§ **Task instructions**
Copy the text of all the records below line for line, and leave the pictures out of your answer.

§ **Provided material**
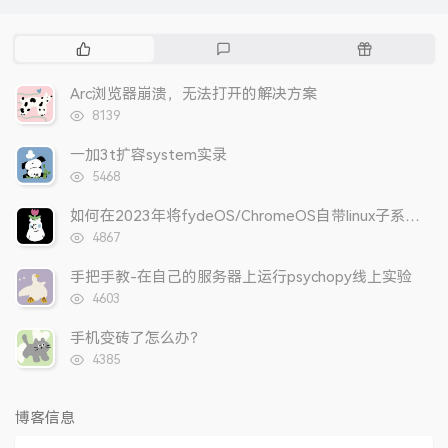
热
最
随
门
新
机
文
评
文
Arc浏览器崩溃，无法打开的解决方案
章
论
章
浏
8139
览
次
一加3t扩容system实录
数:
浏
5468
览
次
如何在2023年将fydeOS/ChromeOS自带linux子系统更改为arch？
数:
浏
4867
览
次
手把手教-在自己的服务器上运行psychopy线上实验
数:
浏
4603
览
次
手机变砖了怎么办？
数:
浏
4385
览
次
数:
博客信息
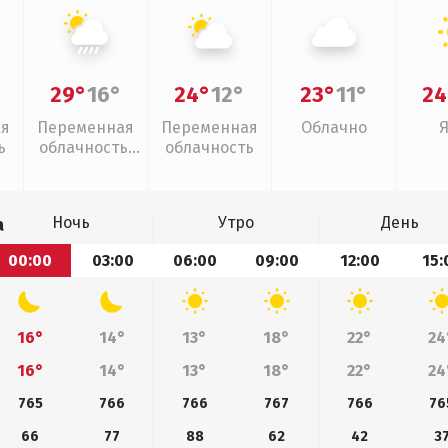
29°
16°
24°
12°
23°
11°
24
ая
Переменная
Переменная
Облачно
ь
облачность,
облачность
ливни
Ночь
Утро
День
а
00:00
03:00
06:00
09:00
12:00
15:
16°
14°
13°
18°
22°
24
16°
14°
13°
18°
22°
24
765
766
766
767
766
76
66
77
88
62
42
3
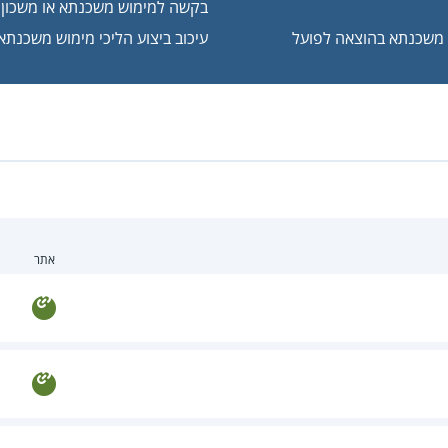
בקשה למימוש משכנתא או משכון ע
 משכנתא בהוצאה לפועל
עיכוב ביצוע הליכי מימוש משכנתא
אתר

§ **Worked solution**
热
最
随
门
新
机
文
评
文
Arc浏览器崩溃，无法打开的解决方案
章
论
章
浏
8139
览
次
一加3t扩容system实录
数:
浏
5468
览
次
如何在2023年将fydeOS/ChromeOS自带linux子系统更改为arch？
数:
浏
4867
览
次
手把手教-在自己的服务器上运行psychopy线上实验
数:
浏
4603
览
次
手机变砖了怎么办？
数:
浏
4385
览
次
数:
博客信息
29°
16°
24°
12°
23°
11°
24
ая
Переменная
Переменная
Облачно
ь
облачность,
облачность
ливни
Ночь
Утро
День
а
00:00
03:00
06:00
09:00
12:00
15:
16°
14°
13°
18°
22°
24
16°
14°
13°
18°
22°
24
765
766
766
767
766
76
66
77
88
62
42
3
בקשה למימוש משכנתא או משכון ע
 משכנתא בהוצאה לפועל
עיכוב ביצוע הליכי מימוש משכנתא
אתר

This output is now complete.